Il semblait qu'une rage brûlait dans les yeux de Weil, ceux qu'on soupçonnait d'être de l'Armée du Roi Démon étaient juste devant lui, juste devant lui !

Les flammes de la vengeance guidèrent le corps de Weil, ses doigts chauds pressèrent la détente froide, Weil sentit minutieusement le froid dans sa main, son regard fixé sur Tai et les autres, comme s'ils allaient s'effondrer au sol l'instant d'après.

« Ha... haha... »

Weil grimaça et rit, ses émotions engourdies furent touchées, et son expression devint extrêmement terrifiante.

« Weil ! Qu'est-ce que tu fais ! »

Au moment critique, Kaode remarqua l'anomalie de Weil et lui arracha l'arme des mains.

« Ha ! Haha ! »

Le rire ne s'arrêta pas, à cet instant, les émotions de Weil atteignirent leur paroxysme, comme s'il voulait tout évacuer.

« Hahahaha ! »

« Hahahaha —— ! »

« Hahahahahaha —— ! »

Les gardes eurent la chair de poule, le rire de Weil était particulièrement flippant, il semblait graver une empreinte indélébile dans leurs esprits.

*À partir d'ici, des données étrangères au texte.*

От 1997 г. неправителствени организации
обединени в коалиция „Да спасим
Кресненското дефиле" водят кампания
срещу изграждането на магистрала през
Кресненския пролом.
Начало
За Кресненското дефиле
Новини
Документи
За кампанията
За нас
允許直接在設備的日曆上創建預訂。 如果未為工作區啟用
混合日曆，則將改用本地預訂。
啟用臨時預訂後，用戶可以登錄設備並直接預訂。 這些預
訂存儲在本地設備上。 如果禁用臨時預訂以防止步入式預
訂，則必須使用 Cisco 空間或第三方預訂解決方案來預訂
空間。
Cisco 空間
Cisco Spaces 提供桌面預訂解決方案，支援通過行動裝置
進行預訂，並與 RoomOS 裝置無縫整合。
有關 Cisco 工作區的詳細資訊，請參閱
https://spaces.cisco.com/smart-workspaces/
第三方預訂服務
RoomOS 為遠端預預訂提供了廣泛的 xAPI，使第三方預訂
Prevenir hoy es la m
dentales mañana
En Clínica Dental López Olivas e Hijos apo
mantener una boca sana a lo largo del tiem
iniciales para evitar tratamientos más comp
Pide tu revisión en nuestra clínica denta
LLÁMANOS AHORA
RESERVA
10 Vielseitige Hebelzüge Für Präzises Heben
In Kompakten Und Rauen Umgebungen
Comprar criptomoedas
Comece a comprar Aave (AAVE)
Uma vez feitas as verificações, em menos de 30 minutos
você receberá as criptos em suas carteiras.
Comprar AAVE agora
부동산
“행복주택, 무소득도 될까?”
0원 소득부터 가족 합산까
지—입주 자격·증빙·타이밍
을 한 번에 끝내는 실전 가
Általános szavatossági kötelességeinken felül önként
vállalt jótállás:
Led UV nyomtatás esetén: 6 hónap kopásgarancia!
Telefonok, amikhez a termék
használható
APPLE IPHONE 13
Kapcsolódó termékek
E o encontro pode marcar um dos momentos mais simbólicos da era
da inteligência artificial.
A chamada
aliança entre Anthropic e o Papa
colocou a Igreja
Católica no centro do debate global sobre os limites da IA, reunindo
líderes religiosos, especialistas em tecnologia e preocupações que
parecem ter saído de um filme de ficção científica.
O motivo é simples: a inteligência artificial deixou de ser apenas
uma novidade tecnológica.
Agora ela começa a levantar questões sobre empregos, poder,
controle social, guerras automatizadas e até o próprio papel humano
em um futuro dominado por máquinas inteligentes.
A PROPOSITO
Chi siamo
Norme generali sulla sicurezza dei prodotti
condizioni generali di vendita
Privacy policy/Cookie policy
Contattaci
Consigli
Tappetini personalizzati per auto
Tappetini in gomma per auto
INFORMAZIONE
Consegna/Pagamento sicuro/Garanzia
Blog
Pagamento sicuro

« Weil ! Tu dois vraiment bien te reposer ! »

Tai et les autres furent aussi affectés par ce rire et choisirent directement de se serrer les uns contre les autres pour se rassurer.

« Merde ! Putain, ce type est malade ! »

« Ch... Chef, j'ai peur... »

« Touche-moi pas, j'ai peur aussi... »

« Hahaha —— ! Hahaha —— ! Hahaha —— ! »

Le rire résonna dans le ciel, continuant sans s'arrêter, comme s'il voulait percer ce monde.

Tous les présents durent se boucher les oreilles.

« Arrêtez ! »

À cet instant, une voix familière et grondante vint de pas loin, le rire de Weil s'arrêta net, et les gardes se rangèrent en ligne, s'écartant automatiquement pour faire un passage.

« Ici ! »

Voyant cette situation, Tai comprit dans son cœur et regarda vers le centre de la route.

Là, un homme aux cheveux rouge vif s'avançait lentement.